Any witches in your family history?
Updated: Oct 22, 2021
I once read a fascinating article in Family Tree magazine (15 years ago, as it turns out!) about someone's ancestor who’d been accused of being a witch. I remember reading that the author of the piece had traced her family back to the early 1700s, hoping to uncover the truth behind the family story, only to be shocked to find that the incident had actually taken place in 1906!
The poor elderly woman had been accused of witchcraft after being consulted by a local family to help find some stolen money. Several members of the family went on to suffer distress and mental illness –one ending up in an asylum – the implication being that it was the old woman's fault.
A year later, she was taken to court for "bewitching" two cows and three pigs which had died.
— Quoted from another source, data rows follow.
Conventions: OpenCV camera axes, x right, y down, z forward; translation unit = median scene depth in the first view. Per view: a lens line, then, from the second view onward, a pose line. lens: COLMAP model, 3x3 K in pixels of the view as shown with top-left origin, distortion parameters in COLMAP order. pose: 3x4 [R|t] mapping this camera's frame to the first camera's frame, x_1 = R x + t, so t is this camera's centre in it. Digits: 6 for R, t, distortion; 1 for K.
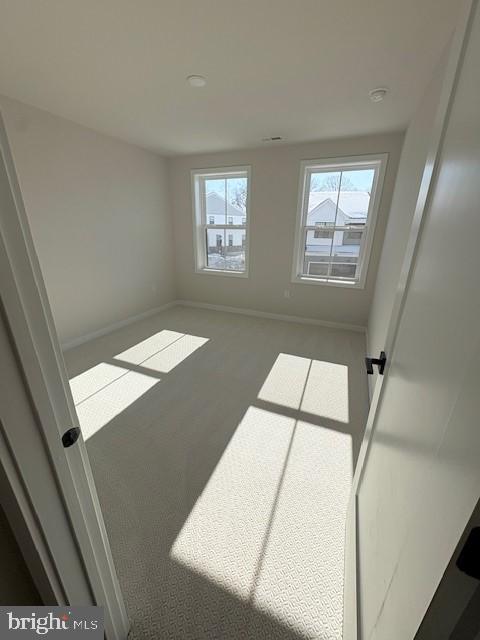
lens RADIAL K [[254.6, 0, 240.0], [0, 254.6, 320.0], [0, 0, 1]] dist [0.000178, -0.000150]
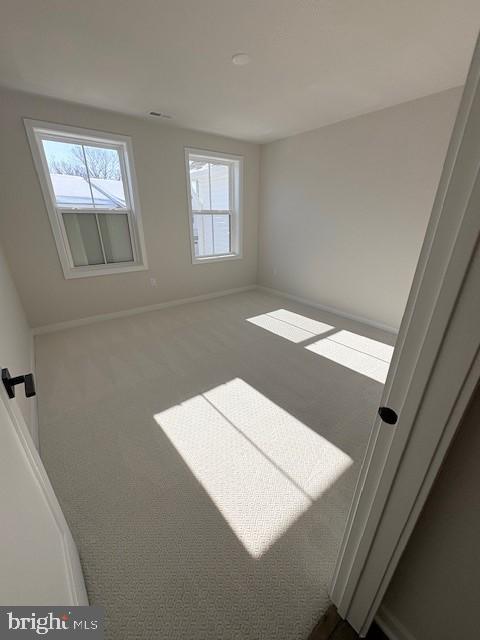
lens RADIAL K [[254.6, 0, 240.0], [0, 254.6, 320.0], [0, 0, 1]] dist [0.000178, -0.000150]
pose [[0.503931, -0.340285, 0.793889, -0.968403], [0.284673, 0.933204, 0.219299, -0.161670], [-0.815484, 0.115486, 0.567140, 0.396406]]
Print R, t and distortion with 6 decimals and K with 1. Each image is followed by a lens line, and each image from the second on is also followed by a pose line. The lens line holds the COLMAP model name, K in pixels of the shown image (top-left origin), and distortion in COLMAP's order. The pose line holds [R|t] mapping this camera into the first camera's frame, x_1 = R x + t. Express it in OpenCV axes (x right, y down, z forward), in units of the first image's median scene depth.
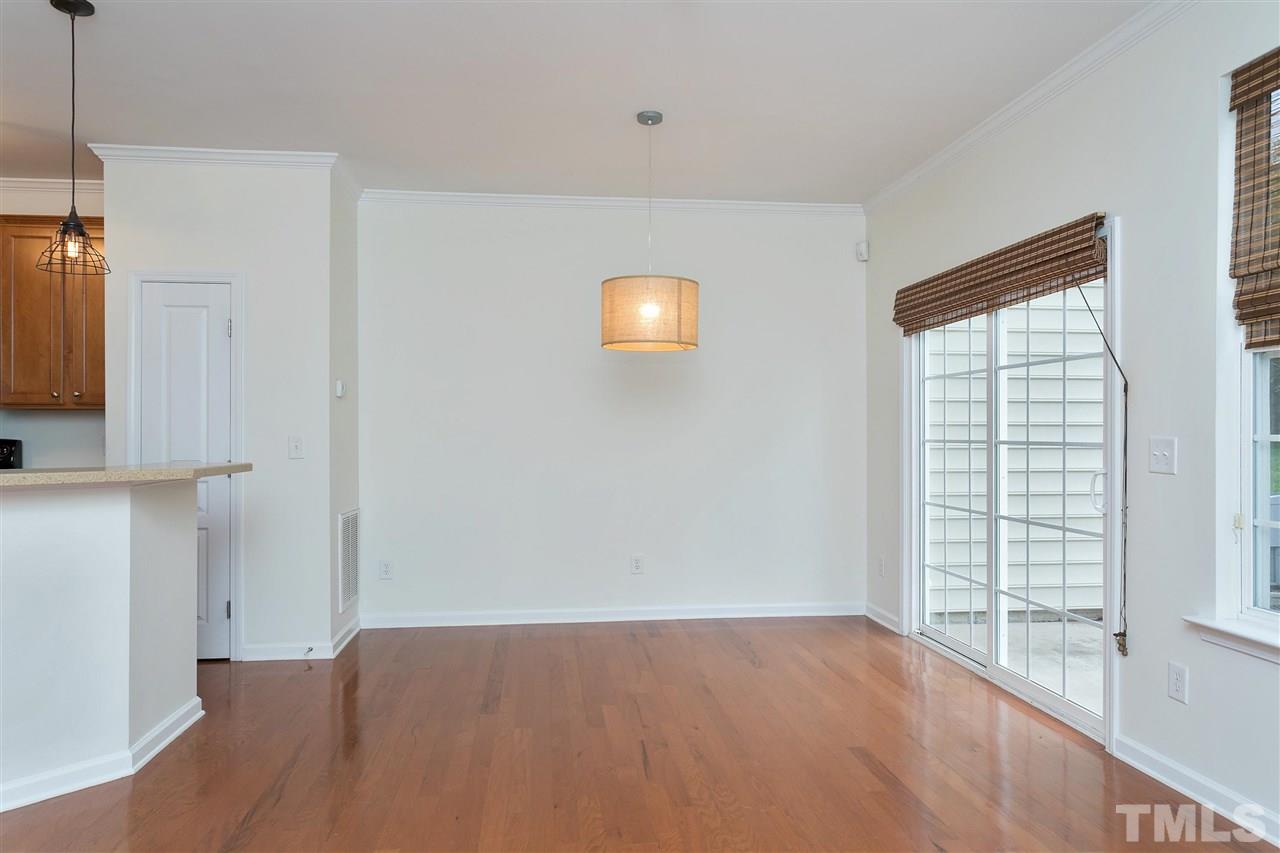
lens RADIAL K [[841.6, 0, 611.9], [0, 841.6, 428.4], [0, 0, 1]] dist [0.005282, 0.003703]
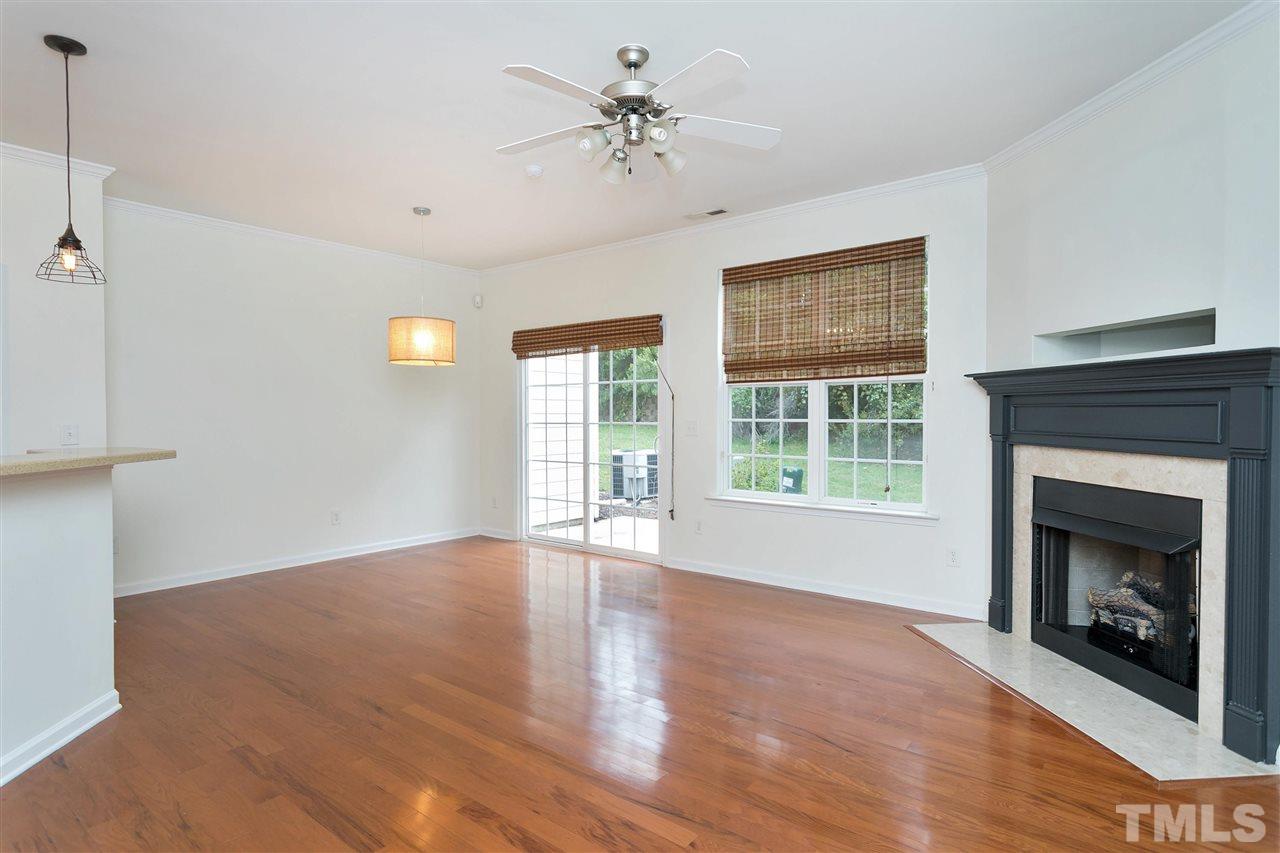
lens RADIAL K [[684.8, 0, 641.7], [0, 684.8, 423.9], [0, 0, 1]] dist [-0.023907, -0.000221]
pose [[0.691128, -0.014827, 0.722581, -0.522091], [0.002434, 0.999832, 0.018188, -0.008691], [-0.722729, -0.010812, 0.691047, -0.116248]]
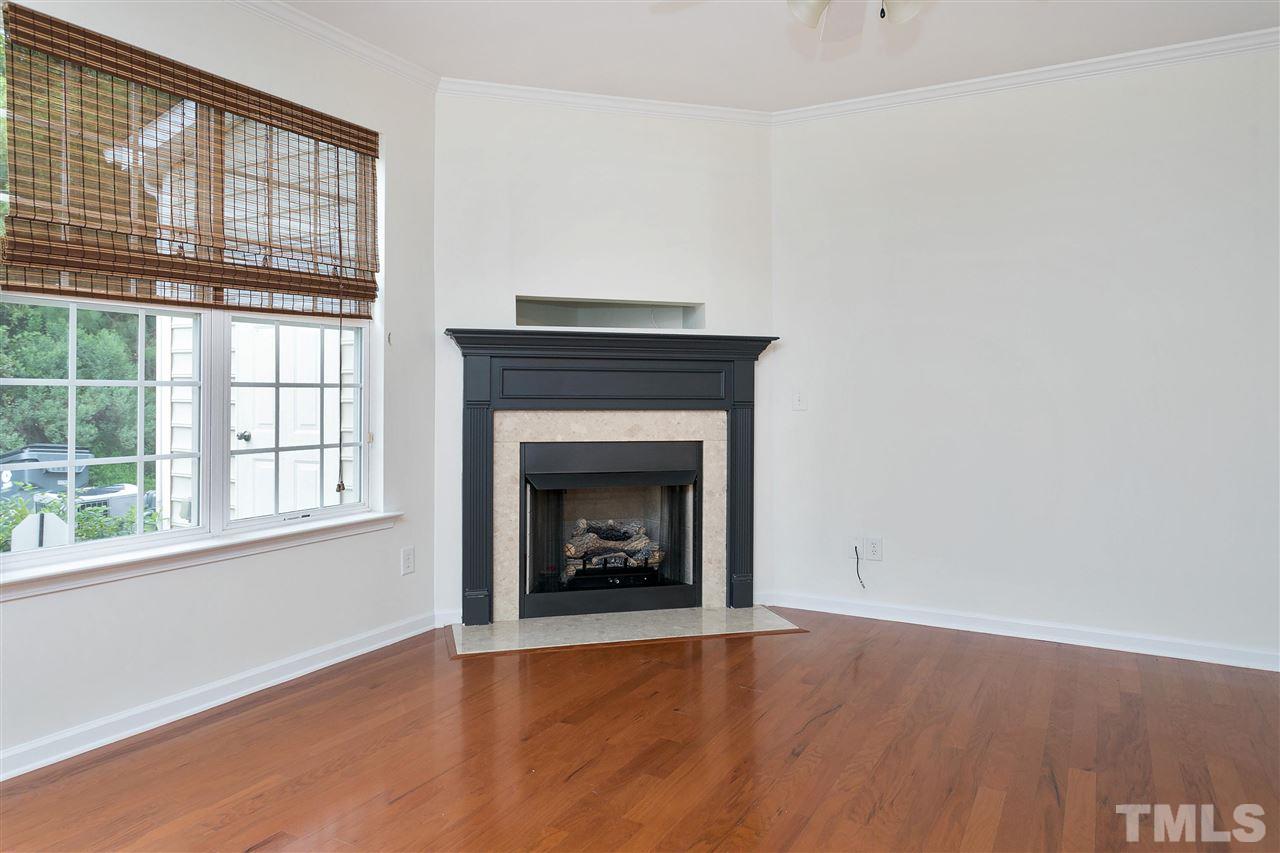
lens RADIAL K [[842.9, 0, 626.0], [0, 842.9, 400.9], [0, 0, 1]] dist [0.007208, -0.001146]
pose [[-0.825882, -0.008851, 0.563774, -0.236856], [-0.004560, 0.999949, 0.009019, 0.014010], [-0.563825, 0.004878, -0.825880, 0.867084]]
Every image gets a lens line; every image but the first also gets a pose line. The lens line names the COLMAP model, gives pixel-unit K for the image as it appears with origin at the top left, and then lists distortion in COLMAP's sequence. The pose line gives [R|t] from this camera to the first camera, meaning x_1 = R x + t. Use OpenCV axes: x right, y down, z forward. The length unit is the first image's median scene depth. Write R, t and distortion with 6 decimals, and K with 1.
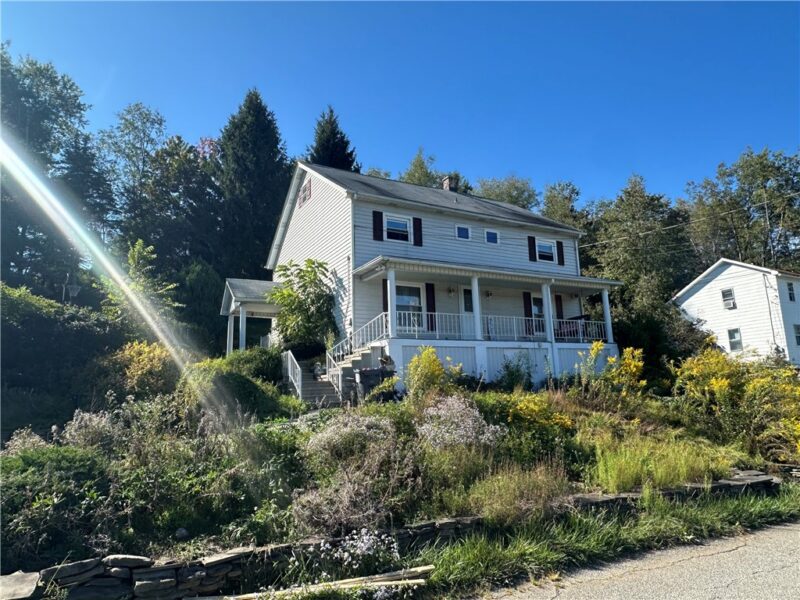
lens RADIAL K [[551.5, 0, 400.0], [0, 551.5, 300.0], [0, 0, 1]] dist [-0.000378, -0.000372]
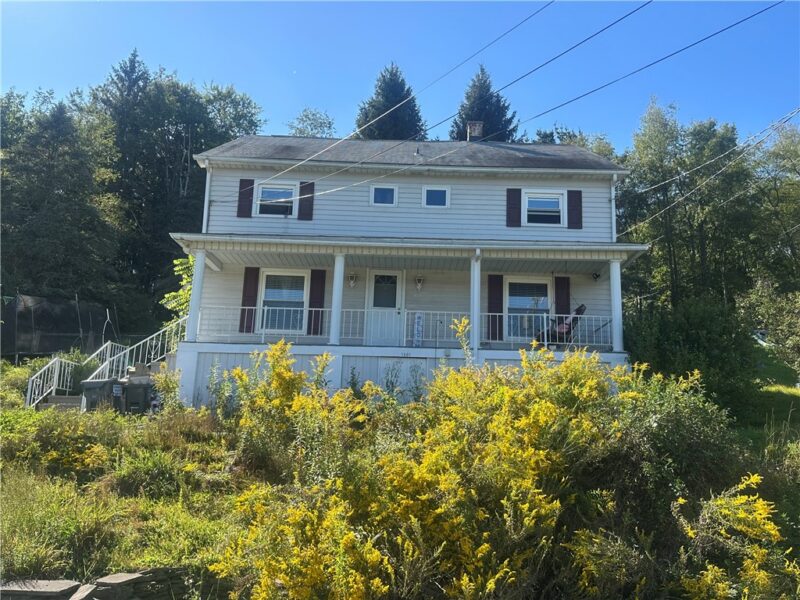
lens RADIAL K [[640.4, 0, 400.0], [0, 640.4, 300.0], [0, 0, 1]] dist [0.123726, -0.162865]
pose [[0.867108, -0.044158, -0.496159, 0.496734], [0.030971, 0.998915, -0.034776, 0.037976], [0.497157, 0.014788, 0.867535, 0.279888]]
Thankfully, the case was dismissed, due to the support of the many people who wrote letters testifying to her good character and to her skills as a herbalist.
I realise that the story must have been in the back of my mind when I was writing the latest Esme Quentin mystery, The Fear of Ravens, which was published this week. The initial inspiration for the book came from the fact that Bideford, in North Devon, the town near to where I used to live, has the infamous history of being the home of the last women in England to be hanged for witchcraft in 1682. The story has always intrigued me.
In The Fear of Ravens, Esme is drawn into the sinister past of two families when researching the history of an old mil. Here’s the blurb...
Two families haunted by a sinister past
When Esme Quentin is engaged to research the history of an ancient mill owned by her client, Anna Brannock, she stumbles upon a bitter family feud, tales of witchcraft and a century-old allegation of murder.
As Esme digs deeper, the past begins to converge on the present, when Anna becomes the target of a disturbing campaign, echoing menacing events from many years before.
Can a 19th century curse still wield its formidable power? What connects Anna with the 24 year-old mystery concerning the whereabouts of the charismatic Ellen Tucker?
Esme must uncover the truth to save Anna from becoming a 21st century victim, in a cruel repetition of her ancestor’s merciless fate.
Out of curiosity, I went in search of the aforementioned Family Tree magazine article and dug it out to re-read it. To my surprise I discovered that the ancestor charged had been called Ellen, the same name as the mystery woman in my own book. Spooky!
Clearly, the piece had had an even greater influence on me than I realised.